SFtools is an R package available on CRAN and GitHub. It contains space filling based tools for machine learning and data mining. Basically, the main function proposes a new filter algorithm for the unsupervised feature selection problems. This algorithm is based on a space filling criterion called the coverage measure. Further updates will be added later.
This tutorial explains the use of this library with some simulated datasets and some real case studies. To download the library or get the code please visit the GitHub repository: https://github.com/mlaib/SFtools.
1.0.0
Mohamed Laib and Mikhail Kanevski
Mohamed Laib [laib.med (at) gmail.com]
https://cran.r-project.org/package=SFtools
GPL-3
To cite this work, please use one of the following:
-
M. Laib, M. Kanevski, A novel filter algorithm for unsupervised feature selection based on a space filling measure. Proceedings of the 26rd European Symposium on Artificial Neural Networks, Computational Intelligence and Machine Learning (ESANN), pp. 485-490, Bruges (Belgium), 2018.
-
M. Laib and M. Kanevski, A new algorithm for redundancy minimisation in geo-environmental data, 2019. Computers & Geosciences, 133 104328.
# Install it from CRAN:
install.packages("SFtools")
# Or from GitHub:
# First, you need to install: Biobase
if (!requireNamespace("BiocManager", quietly = TRUE))

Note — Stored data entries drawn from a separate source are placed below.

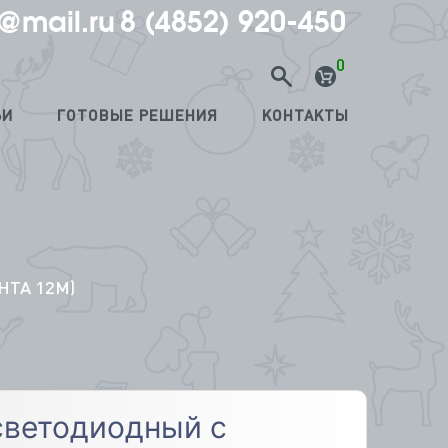
@mail.ru
8 (4852) 920-450
*
0
ЬИ
ГОТОВЫЕ РЕШЕНИЯ
КОНТАКТЫ
НТА 12М)
 светодиодный с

install.packages("BiocManager")
BiocManager::install("Biobase")
devtools::install_github("mlaib/SFtools")
library(SFtools)
library(IDmining)
dat <- Butterfly(1000)
dat<-dat[,-9]
Results<- UfsCov(dat)
## ===========================================================================
cou<-colnames(dat)
nom<-cou[Results[[2]]]
par(mfrow=c(1,1), mar=c(5,5,2,2))
names(Results[[1]])<-cou[Results[[2]]]
plot(Results[[1]] ,pch=16,cex=1,col="blue", axes = FALSE,
xlab = "Added Features", ylab = "Coverage measure")
lines(Results[[1]] ,cex=2,col="blue",lwd=2)
grid(lwd=1.5,col="gray" )
axis(2)
axis(1,1:length(nom),nom)
which.min(Results[[1]])
## I6
## 3
raw_data <- read.csv("Parkinson.csv")
data<-raw_data[,1:22]
data <- unique(data)
names(data)<-c("V1","V2","V3","V4","V5","V6","V7","V8","V9","V10","V11","V12",
"V13","V14","V15","V16","V17","V18","V19","V20","V21","V22")
res<-UfsCov(data)
## ===========================================================================
par(mfrow=c(1,1), mar=c(5,4,1,1))
plot(res[[1]] ,pch=16,cex=1,col="blue", xlab = "Added Features",
ylab = "Coverage measure", axes=F)
lines(res[[1]] ,cex=2,col="blue")
axis(1)
axis(2)
abline(h=min(na.omit(res[[1]])))
grid(lwd=1.5,col="gray" )
which.min(res[[1]])
## [1] 7
raw_data <- read.table(file="PageBlocks.csv",sep=",")
colnames(raw_data)<-c("height","lenght","area","eccen","p_black","p_and","mean_tr",
"blackpix","blackand","wb_trans","target")
data<-raw_data[,1:10]
data <- unique(data)
res<-UfsCov(data)
## ===========================================================================
par(mfrow=c(1,1), mar=c(5,4,1,1))
plot(res[[1]] ,pch=16,cex=1,col="blue", xlab = "Added Features", ylab = "Covering measure", axes = FALSE)
axis(1)
axis(2)
lines(res[[1]] ,cex=2,col="blue", lwd=2)
abline(h=min(na.omit(res[[1]])))
grid(lwd=1.5,col="gray" )
which.min(res[[1]])
## [1] 3
raw_data <- read.table(file="Ionosphere.csv",sep=",")
data<-raw_data[,1:34]
data <- unique(data)
data<-data[,-2]
res<-UfsCov(data)
## ===========================================================================
par(mfrow=c(1,1), mar=c(5,5,2,2))
plot(res[[1]] ,pch=16,cex=1,col="blue", xlab = "Added Features", ylab = "Covering measure", axes = FALSE)
axis(1)
axis(2)
lines(res[[1]] ,cex=2,col="blue", lwd=2)
abline(h=min(na.omit(res[[1]])))
grid(lwd=1.5,col="gray" )
which.min(res[[1]])
## [1] 10